**Task requirements**: Beginning with the line in which "99 388 19.97" appears, transcribe each line word for word until the records end. Do not include pictures.

**Given information**:
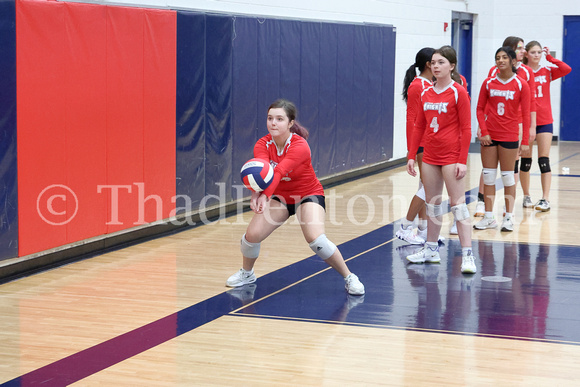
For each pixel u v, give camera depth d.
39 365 4.02
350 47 11.35
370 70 12.12
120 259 6.52
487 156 7.60
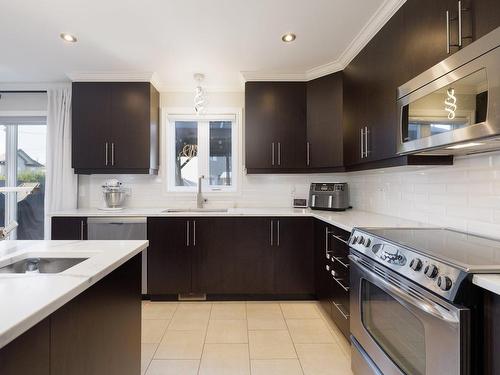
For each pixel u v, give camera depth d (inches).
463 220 64.7
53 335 31.5
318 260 105.2
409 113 61.9
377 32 81.5
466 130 45.4
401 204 89.2
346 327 78.3
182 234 110.3
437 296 39.8
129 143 120.2
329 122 112.6
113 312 46.5
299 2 74.0
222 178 140.3
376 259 56.0
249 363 73.3
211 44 95.7
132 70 116.3
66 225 110.3
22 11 77.4
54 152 128.6
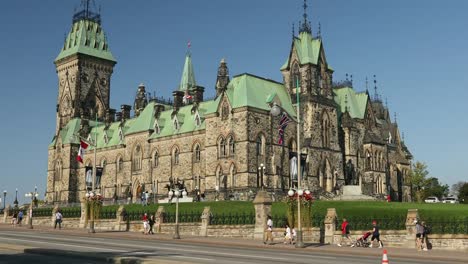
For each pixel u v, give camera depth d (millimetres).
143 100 141625
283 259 33500
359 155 115000
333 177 104625
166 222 67938
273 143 98375
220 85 114438
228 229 61031
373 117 122688
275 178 97062
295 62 108000
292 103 106250
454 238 50406
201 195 99438
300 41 109875
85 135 142125
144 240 54156
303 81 105688
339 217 60625
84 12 157625
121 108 141000
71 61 153125
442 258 39812
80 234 62344
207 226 62656
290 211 54844
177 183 94688
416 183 147625
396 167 131625
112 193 128250
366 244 51781
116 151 129375
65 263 29812
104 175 131750
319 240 54938
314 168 100625
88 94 152625
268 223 52625
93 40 156625
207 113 102125
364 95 122562
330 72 110625
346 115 113062
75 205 129000
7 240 47781
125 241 50688
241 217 61688
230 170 96562
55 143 145625
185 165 110062
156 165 117188
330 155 104875
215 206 75875
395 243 52688
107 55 157875
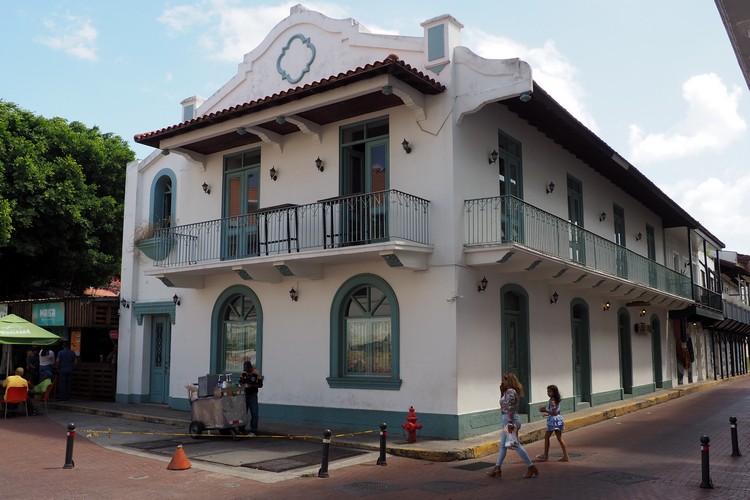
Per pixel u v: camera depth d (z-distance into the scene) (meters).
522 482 9.82
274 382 15.45
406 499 8.74
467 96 13.56
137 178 19.94
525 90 12.86
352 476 10.15
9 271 25.08
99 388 19.97
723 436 14.55
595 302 19.95
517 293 15.42
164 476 9.98
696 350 33.00
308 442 13.07
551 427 11.68
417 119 13.98
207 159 17.72
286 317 15.47
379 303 14.18
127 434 14.09
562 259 14.88
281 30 16.72
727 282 43.81
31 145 22.70
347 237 14.05
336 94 13.45
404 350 13.48
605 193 21.42
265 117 14.66
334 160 15.06
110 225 24.97
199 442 13.05
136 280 19.59
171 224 18.72
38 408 18.64
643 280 21.97
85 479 9.73
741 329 42.50
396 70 12.57
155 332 19.31
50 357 20.17
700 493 9.09
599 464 11.28
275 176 16.03
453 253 13.15
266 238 15.02
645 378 23.97
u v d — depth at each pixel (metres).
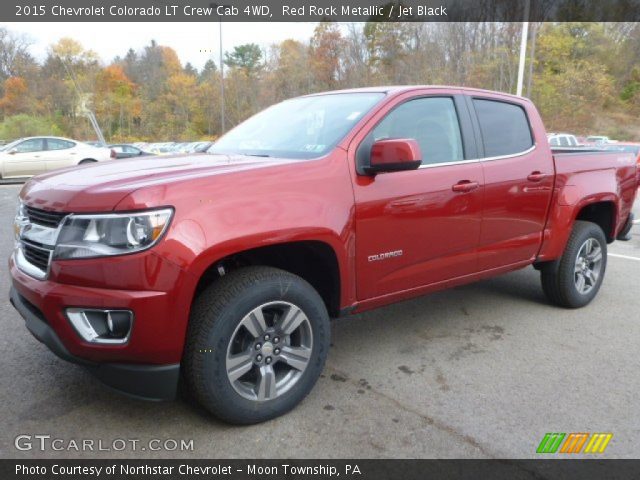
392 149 2.88
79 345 2.42
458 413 2.96
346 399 3.09
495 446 2.66
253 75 63.09
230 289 2.59
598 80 53.75
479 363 3.62
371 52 47.28
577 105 52.50
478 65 44.09
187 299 2.43
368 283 3.18
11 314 4.31
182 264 2.39
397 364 3.58
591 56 57.19
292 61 57.56
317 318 2.90
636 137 49.91
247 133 3.90
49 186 2.69
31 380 3.22
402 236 3.28
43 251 2.57
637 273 6.18
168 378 2.50
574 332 4.21
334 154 3.03
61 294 2.39
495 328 4.27
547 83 51.97
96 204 2.37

**Answer to the problem**:
99 388 19.97
723 436 14.55
595 302 19.95
517 293 15.42
164 476 9.98
696 350 33.00
308 442 13.07
551 427 11.68
417 119 13.98
207 159 17.72
286 317 15.47
379 303 14.18
127 434 14.09
562 259 14.88
281 30 16.72
727 282 43.81
31 145 22.70
347 237 14.05
336 94 13.45
404 350 13.48
605 193 21.42
265 117 14.66
334 160 15.06
110 225 24.97
199 442 13.05
136 280 19.59
171 224 18.72
38 408 18.64
643 280 21.97
85 479 9.73
741 329 42.50
396 70 12.57
155 332 19.31
50 357 20.17
700 493 9.09
599 464 11.28
275 176 16.03
453 253 13.15
266 238 15.02
645 378 23.97
u v d — depth at each pixel (metres).
392 149 2.88
79 345 2.42
458 413 2.96
346 399 3.09
495 446 2.66
253 75 63.09
230 289 2.59
598 80 53.75
479 363 3.62
371 52 47.28
577 105 52.50
478 65 44.09
187 299 2.43
368 283 3.18
11 314 4.31
182 264 2.39
397 364 3.58
591 56 57.19
292 61 57.56
317 318 2.90
636 137 49.91
247 133 3.90
49 186 2.69
31 380 3.22
402 236 3.28
43 251 2.57
637 273 6.18
168 378 2.50
574 332 4.21
334 154 3.03
61 294 2.39
495 328 4.27
547 83 51.97
96 204 2.37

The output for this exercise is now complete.